[Data records]
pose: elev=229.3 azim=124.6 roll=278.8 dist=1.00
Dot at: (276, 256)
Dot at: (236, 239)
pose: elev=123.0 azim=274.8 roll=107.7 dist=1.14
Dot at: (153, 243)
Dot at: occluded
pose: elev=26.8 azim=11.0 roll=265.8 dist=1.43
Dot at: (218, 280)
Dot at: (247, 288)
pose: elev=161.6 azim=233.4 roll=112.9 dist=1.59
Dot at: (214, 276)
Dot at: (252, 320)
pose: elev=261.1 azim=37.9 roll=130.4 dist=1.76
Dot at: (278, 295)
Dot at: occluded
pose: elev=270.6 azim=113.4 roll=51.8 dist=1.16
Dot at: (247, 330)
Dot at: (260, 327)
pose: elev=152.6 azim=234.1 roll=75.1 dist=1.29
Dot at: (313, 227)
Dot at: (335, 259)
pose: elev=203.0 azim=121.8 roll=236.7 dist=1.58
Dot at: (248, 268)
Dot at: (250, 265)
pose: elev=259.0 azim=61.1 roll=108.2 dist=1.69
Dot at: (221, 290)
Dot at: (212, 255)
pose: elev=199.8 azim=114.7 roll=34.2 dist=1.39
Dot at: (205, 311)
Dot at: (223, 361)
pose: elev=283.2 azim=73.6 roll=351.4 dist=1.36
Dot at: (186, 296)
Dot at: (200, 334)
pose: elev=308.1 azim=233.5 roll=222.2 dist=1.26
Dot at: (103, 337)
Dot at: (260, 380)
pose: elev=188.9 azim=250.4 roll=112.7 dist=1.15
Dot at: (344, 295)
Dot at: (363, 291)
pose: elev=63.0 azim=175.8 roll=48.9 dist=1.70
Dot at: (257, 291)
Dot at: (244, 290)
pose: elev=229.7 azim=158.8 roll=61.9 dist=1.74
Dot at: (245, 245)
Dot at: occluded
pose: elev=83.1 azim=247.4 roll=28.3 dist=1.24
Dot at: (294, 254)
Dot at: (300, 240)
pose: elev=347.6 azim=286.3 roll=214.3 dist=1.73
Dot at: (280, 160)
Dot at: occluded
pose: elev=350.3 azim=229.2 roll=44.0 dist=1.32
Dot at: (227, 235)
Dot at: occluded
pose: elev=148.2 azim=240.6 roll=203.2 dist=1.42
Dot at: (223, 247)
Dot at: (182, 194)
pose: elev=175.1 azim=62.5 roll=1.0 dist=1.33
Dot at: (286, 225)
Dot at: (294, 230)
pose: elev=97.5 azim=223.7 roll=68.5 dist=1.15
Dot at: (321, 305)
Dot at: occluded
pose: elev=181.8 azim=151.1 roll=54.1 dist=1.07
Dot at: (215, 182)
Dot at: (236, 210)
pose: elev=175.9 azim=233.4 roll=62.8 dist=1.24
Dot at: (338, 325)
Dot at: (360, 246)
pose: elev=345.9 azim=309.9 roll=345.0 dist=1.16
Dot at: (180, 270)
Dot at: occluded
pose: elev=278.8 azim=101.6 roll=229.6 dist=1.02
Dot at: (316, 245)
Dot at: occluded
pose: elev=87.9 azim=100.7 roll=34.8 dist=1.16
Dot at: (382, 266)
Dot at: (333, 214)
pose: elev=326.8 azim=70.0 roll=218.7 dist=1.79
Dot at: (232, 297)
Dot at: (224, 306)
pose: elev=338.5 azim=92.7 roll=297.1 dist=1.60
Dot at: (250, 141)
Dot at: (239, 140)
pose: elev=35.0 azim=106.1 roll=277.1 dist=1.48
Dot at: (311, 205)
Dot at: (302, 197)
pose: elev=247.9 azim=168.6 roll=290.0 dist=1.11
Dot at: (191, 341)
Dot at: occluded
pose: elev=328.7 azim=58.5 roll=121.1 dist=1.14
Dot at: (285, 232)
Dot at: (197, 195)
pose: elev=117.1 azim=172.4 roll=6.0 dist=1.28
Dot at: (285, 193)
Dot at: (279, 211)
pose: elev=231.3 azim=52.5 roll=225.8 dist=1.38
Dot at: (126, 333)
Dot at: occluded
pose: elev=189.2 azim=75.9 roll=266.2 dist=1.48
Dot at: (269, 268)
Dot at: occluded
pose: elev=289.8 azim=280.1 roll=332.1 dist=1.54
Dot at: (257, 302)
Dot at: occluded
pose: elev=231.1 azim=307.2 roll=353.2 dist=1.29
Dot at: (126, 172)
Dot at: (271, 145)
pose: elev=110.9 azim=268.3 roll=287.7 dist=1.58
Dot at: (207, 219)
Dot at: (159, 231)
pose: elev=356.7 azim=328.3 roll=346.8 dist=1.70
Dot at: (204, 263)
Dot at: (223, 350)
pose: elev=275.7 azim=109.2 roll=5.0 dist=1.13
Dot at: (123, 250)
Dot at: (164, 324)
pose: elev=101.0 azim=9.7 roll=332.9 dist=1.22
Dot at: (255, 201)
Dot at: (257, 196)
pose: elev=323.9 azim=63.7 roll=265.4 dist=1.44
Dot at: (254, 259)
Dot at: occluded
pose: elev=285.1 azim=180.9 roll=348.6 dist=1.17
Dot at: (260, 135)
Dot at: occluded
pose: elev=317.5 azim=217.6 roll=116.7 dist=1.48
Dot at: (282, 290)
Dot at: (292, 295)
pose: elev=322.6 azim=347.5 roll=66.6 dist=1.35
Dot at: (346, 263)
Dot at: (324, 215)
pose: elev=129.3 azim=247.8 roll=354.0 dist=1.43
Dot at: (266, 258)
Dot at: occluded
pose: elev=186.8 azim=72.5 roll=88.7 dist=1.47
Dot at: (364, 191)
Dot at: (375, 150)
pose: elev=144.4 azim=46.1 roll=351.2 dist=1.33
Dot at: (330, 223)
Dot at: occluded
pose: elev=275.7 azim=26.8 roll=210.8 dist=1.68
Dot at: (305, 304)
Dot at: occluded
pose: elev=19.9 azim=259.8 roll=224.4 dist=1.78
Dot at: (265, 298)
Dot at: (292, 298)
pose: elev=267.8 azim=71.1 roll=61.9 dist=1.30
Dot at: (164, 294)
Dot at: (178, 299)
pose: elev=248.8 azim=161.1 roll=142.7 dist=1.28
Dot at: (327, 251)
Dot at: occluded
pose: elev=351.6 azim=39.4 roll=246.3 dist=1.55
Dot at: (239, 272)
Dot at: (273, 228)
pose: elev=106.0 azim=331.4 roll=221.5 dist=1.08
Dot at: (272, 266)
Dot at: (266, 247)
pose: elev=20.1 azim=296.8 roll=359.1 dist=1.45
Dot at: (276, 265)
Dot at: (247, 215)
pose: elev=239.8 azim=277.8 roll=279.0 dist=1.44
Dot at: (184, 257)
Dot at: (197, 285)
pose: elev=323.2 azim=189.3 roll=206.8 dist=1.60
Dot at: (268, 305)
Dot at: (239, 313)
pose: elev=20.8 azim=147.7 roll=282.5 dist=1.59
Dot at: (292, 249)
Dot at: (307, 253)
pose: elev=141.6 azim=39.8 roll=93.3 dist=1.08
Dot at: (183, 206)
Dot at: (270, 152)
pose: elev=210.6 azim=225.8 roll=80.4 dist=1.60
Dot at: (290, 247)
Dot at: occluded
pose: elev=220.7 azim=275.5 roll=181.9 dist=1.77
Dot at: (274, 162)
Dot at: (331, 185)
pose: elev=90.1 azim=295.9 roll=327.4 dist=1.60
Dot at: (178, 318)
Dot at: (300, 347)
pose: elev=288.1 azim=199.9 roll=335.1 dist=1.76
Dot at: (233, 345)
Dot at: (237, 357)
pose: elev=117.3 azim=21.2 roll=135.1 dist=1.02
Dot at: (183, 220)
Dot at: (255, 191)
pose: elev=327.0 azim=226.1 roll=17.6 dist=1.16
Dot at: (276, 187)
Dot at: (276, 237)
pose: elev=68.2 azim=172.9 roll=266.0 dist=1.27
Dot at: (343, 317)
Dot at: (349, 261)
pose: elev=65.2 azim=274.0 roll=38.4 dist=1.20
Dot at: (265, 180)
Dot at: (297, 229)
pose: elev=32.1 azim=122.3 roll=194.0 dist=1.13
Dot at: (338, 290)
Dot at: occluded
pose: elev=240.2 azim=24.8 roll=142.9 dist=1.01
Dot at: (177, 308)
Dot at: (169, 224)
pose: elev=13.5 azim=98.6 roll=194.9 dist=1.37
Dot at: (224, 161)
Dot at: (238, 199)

**CHALLENGE:** Rewrite the rows from the line that has "pose: elev=220.7 azim=275.5" through the line that has "Dot at: (237, 357)", changing "roll" to "tilt" and leaving everything else unchanged.

**FINAL RESULT:**
pose: elev=220.7 azim=275.5 tilt=181.9 dist=1.77
Dot at: (274, 162)
Dot at: (331, 185)
pose: elev=90.1 azim=295.9 tilt=327.4 dist=1.60
Dot at: (178, 318)
Dot at: (300, 347)
pose: elev=288.1 azim=199.9 tilt=335.1 dist=1.76
Dot at: (233, 345)
Dot at: (237, 357)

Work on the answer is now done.